--- Start Task material ---
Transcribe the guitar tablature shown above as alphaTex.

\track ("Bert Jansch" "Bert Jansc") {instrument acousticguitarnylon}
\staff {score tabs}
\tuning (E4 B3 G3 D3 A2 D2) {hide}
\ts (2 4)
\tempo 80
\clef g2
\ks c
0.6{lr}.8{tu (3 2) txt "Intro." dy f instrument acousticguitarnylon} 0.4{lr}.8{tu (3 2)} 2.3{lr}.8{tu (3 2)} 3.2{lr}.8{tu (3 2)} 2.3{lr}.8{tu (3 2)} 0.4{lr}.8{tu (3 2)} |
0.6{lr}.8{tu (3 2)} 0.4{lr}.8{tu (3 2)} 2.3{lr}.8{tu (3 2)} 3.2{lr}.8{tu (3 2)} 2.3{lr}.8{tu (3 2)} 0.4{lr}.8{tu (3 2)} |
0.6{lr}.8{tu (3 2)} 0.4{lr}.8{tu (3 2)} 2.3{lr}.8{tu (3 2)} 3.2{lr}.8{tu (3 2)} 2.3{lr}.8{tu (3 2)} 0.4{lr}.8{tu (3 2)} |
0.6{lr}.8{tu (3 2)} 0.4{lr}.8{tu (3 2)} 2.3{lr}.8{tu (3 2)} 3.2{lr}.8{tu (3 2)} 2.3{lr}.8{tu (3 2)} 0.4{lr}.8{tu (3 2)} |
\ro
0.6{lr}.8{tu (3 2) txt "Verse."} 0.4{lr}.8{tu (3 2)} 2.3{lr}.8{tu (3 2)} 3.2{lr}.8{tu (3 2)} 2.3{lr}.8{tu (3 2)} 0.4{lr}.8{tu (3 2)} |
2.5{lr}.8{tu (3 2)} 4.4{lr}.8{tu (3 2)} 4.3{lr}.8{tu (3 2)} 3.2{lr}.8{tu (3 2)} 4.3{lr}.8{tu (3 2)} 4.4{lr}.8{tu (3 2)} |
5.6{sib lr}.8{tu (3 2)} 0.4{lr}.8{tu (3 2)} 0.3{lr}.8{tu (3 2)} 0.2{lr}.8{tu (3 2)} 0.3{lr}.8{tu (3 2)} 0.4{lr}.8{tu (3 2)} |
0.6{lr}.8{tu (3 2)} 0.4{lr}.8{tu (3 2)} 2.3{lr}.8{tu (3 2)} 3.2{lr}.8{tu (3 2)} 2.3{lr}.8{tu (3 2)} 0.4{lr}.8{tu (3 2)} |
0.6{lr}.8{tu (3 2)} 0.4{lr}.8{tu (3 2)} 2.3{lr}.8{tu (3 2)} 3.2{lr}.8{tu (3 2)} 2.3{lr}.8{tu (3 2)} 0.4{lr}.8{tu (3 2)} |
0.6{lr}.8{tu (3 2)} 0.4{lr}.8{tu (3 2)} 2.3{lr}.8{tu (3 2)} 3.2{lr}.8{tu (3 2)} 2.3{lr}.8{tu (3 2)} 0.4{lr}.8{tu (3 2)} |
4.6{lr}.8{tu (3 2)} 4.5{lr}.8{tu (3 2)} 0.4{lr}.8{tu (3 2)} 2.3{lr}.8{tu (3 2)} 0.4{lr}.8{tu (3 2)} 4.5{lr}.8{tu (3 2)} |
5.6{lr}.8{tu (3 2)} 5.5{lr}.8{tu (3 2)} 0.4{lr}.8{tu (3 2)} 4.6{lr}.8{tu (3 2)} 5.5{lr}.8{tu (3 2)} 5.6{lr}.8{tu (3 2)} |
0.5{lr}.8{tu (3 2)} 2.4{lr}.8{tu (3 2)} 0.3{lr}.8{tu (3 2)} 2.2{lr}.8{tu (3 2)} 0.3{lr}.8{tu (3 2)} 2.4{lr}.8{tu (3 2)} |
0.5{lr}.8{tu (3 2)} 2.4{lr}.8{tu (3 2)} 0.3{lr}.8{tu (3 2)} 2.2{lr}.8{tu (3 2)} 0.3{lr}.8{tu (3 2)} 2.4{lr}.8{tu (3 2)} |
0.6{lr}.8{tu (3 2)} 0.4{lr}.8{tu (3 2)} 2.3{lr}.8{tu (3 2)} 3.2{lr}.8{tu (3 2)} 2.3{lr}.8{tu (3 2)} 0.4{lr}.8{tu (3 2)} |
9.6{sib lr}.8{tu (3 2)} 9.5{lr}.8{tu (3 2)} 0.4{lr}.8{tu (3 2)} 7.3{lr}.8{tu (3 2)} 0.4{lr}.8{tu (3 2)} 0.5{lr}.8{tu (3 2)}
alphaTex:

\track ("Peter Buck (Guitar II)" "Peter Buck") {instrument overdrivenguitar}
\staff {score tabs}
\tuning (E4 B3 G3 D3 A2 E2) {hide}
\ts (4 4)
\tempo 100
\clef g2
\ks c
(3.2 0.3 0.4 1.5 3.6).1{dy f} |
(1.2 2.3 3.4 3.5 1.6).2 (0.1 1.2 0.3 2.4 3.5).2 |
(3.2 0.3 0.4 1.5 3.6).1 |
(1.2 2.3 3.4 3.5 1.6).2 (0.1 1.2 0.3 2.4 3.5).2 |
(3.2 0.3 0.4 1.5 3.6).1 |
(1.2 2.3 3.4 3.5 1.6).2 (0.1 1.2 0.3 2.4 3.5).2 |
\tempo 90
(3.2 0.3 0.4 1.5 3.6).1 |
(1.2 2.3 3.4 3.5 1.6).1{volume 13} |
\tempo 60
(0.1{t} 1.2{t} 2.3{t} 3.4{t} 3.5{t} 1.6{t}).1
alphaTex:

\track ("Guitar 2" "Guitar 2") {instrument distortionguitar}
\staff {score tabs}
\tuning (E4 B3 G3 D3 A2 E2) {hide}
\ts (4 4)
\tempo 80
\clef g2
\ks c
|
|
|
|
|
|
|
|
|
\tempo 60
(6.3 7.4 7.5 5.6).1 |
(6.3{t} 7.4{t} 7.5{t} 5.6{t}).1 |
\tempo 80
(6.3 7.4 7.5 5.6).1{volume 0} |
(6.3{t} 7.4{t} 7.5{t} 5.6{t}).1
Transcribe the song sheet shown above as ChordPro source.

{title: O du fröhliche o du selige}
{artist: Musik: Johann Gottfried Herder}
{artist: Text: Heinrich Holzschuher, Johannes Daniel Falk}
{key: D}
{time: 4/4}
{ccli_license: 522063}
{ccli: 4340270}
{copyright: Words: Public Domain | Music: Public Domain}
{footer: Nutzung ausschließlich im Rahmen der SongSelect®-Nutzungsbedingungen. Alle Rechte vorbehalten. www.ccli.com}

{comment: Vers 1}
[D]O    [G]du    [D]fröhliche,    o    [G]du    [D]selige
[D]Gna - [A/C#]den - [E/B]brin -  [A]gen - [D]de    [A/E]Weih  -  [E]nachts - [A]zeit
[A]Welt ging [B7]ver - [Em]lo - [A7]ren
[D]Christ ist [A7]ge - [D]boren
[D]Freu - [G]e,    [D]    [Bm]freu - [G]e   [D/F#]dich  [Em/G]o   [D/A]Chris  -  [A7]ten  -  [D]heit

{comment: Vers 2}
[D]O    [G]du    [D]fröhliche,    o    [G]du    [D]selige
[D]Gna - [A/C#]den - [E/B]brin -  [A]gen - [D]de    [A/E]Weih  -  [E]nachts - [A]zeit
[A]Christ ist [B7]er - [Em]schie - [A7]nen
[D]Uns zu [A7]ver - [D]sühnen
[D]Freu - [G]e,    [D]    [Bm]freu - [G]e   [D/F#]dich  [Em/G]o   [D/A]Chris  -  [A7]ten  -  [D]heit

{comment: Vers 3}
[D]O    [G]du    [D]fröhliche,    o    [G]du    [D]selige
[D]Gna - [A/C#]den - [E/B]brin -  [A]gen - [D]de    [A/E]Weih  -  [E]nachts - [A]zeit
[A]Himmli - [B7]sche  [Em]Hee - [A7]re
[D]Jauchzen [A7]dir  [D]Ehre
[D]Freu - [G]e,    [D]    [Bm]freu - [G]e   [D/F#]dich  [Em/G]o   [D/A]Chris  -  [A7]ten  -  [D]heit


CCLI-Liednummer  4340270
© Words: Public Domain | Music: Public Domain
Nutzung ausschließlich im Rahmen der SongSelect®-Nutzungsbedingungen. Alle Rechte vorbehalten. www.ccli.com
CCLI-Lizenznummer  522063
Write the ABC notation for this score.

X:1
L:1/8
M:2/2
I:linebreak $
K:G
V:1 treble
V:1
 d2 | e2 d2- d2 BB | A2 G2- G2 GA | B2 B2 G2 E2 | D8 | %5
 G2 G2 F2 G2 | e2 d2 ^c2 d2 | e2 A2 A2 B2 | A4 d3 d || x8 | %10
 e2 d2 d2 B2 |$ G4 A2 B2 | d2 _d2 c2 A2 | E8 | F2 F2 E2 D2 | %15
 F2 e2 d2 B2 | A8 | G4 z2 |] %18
--- End Task material ---
§ **Short task**:
How many lines in the records above contain the string "artist", with case counting? Reply with the number alone.

§ **Written answer**:
2